Grâce à son inventivité ainsi que ses connaissances techniques dans la faïencerie Paul va faire connaitre un essor fulgurant à la petite entreprise “Fabry Utzschneider et compagnie”. Pour cela il sera aidé par le blocus de l’Angleterre qui à cette époque est le premier fournisseur d’Europe.

En 1812, l’usine compte 160 ouvriers et 7 fours à bois. C’est aussi à cette période que la production des grès polis commence.
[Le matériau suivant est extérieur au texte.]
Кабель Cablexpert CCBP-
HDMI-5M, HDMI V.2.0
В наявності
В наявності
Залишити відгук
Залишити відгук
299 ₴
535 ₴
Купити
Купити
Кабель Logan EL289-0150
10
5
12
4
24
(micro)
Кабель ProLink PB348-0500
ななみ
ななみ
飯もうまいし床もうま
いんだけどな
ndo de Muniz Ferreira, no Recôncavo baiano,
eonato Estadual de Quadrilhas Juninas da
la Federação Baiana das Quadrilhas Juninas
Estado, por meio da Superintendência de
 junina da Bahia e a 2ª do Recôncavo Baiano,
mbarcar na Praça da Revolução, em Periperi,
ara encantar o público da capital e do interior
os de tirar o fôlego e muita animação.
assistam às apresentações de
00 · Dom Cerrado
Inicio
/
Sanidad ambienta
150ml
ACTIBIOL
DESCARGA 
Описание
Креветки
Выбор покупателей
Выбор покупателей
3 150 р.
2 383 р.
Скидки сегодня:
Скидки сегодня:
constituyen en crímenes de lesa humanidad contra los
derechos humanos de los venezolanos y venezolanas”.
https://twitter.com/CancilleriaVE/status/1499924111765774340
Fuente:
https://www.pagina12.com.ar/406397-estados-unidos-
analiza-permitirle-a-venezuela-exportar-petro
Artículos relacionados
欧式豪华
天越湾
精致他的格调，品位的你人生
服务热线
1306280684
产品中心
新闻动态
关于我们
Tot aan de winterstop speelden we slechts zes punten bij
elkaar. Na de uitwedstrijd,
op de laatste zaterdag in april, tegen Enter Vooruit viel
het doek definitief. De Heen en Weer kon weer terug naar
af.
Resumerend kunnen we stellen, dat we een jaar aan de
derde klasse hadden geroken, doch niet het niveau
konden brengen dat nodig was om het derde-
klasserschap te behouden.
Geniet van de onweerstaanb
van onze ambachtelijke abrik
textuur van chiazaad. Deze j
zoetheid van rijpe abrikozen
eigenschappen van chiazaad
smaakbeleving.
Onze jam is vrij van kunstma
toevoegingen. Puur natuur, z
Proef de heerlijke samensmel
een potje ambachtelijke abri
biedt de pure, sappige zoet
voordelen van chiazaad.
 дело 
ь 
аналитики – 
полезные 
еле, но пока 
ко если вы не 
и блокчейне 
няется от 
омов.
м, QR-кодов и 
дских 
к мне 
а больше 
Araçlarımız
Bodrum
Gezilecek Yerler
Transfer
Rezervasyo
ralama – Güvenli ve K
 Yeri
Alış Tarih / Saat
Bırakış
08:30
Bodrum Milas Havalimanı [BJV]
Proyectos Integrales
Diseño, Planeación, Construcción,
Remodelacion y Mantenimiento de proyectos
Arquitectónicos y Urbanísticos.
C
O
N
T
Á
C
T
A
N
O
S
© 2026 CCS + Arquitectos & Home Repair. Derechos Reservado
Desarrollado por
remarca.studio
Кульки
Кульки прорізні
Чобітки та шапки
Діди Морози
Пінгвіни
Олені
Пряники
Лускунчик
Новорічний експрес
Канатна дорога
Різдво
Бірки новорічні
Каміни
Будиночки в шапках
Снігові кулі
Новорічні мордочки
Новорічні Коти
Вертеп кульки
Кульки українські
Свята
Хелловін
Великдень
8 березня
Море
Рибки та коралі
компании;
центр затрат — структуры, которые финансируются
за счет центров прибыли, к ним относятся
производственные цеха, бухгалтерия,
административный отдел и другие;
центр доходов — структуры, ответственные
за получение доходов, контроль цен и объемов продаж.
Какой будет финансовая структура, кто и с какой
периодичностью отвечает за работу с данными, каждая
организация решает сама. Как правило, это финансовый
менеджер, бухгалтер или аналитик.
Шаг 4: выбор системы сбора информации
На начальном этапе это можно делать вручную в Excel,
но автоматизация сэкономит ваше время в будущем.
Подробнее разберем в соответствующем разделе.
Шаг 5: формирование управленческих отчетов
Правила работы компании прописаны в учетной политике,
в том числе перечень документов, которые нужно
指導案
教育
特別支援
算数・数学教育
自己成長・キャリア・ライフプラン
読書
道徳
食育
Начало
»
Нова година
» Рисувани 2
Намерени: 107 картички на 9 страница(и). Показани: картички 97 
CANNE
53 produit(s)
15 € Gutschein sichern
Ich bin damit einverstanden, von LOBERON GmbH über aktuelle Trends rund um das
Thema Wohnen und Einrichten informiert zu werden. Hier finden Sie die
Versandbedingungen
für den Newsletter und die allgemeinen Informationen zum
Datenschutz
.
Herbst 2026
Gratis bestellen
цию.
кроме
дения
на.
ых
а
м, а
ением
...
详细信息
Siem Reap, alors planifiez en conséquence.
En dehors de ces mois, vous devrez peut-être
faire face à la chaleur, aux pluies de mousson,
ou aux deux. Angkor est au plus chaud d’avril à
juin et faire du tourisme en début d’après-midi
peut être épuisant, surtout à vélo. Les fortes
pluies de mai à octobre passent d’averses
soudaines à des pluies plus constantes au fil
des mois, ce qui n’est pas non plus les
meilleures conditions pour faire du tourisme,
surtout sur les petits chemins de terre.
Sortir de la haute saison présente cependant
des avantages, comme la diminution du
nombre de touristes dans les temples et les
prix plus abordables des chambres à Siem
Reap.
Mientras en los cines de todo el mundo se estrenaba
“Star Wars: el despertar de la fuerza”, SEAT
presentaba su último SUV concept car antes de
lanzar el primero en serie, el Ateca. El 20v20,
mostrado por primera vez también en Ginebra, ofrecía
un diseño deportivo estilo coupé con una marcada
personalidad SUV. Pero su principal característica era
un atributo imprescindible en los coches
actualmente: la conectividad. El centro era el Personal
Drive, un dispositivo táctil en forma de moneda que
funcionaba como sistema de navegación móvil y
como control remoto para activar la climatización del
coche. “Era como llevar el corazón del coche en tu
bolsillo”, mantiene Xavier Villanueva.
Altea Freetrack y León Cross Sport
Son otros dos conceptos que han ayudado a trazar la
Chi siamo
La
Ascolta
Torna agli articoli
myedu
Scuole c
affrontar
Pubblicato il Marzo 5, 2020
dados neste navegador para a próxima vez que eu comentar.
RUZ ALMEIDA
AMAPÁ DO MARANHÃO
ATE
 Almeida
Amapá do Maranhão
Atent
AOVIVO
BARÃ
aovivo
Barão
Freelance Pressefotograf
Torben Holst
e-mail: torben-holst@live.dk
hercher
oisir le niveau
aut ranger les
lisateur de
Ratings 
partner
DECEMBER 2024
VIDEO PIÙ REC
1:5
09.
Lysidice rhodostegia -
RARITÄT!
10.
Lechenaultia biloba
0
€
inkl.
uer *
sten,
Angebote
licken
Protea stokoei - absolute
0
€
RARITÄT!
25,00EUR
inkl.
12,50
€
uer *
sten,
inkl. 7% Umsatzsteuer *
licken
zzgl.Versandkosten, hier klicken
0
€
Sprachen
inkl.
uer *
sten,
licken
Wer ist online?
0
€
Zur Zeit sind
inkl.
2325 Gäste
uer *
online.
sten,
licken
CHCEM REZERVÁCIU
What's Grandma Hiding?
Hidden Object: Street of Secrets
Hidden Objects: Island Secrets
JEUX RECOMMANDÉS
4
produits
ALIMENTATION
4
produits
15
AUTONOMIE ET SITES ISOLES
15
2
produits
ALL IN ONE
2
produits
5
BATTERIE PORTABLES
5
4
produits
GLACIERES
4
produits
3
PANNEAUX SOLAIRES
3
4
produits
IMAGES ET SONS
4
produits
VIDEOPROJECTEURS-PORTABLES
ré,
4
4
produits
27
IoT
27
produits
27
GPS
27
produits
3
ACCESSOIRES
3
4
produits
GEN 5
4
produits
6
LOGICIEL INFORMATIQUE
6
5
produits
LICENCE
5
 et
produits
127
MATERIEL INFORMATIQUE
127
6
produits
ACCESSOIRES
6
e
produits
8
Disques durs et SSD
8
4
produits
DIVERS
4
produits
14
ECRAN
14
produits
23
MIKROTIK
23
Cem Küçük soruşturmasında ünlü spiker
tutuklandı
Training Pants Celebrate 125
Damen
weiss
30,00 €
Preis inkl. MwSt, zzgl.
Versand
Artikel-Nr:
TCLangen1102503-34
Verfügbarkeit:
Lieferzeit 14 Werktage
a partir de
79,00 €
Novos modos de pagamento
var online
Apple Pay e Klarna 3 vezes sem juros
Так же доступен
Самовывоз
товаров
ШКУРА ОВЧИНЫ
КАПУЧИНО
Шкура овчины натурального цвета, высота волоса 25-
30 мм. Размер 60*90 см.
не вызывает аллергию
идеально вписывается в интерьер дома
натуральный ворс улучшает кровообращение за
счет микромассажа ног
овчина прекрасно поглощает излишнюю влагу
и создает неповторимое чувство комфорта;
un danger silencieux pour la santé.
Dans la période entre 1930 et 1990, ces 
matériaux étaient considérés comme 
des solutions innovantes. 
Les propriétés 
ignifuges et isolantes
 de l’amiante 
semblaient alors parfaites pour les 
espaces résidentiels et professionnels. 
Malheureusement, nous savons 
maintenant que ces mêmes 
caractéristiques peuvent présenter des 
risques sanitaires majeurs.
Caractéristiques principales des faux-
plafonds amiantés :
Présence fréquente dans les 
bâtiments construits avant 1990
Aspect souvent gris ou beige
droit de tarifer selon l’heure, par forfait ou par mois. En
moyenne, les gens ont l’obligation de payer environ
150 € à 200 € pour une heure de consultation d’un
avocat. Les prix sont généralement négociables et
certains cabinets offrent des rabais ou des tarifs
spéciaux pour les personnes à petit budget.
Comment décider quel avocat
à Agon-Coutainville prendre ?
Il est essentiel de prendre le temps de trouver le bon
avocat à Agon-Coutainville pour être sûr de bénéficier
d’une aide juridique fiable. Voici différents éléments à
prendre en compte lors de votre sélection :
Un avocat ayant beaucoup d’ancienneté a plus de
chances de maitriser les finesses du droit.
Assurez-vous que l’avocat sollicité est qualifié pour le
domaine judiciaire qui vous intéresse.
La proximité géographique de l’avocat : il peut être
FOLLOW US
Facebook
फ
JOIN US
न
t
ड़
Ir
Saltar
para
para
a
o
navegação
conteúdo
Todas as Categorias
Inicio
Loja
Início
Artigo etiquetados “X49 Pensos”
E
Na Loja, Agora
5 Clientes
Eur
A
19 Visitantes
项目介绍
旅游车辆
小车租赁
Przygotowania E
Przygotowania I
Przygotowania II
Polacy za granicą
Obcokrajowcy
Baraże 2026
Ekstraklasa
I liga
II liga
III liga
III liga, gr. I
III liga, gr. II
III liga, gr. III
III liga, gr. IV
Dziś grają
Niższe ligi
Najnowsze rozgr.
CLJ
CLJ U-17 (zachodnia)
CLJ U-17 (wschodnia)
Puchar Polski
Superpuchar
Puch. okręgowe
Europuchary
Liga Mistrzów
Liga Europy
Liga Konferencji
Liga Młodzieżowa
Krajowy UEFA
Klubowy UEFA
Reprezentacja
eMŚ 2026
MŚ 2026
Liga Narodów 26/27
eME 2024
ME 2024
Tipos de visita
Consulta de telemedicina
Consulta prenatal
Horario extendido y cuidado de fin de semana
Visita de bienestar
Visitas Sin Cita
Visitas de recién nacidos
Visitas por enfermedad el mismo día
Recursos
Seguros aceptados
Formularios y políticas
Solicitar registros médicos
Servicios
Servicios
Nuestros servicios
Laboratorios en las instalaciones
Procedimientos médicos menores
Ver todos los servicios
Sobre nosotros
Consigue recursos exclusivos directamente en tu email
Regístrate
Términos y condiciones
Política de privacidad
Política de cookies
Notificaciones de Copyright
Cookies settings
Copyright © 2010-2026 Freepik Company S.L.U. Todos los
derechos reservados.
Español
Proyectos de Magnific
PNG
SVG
Le grès polis imite les pierres dures ou colorées qui égalent ceux produits par Wedgwood.

C’est également sous la direction de Paul Utzschneider que les nouvelles terres apparaissent comme la terre carmélite tellement fine que l’on appellera « porcelaine rouge » de Sarreguemines. La terre d’Egypte (un grès brun très fin) et la terre de Naples (jaune). En 1828, la faïencerie produit ses tout premiers décors imprimés à partir de gravures sur cuivre. Cela connaitra un fort succès.

En 1836, il confie la direction de la faïencerie à son gendre, le baron Alexandre de Geiger. La manufacture à ce moment compte 300 ouvriers, 3 moulins et 7 fours. Les fours utilisent désormais la houille combustible car la houille est bien plus performante que le bois. L’usine a depuis son début beaucoup évoluer. Paul Utzschneider était vraiment inventif et plein d’idée pour faire grandir sa faïencerie. Son action à la tête de l’entreprise et ses créations lui vaudront la Légion d’Honneur en 1819 et de nombreux prix aux expositions nationales et régionales.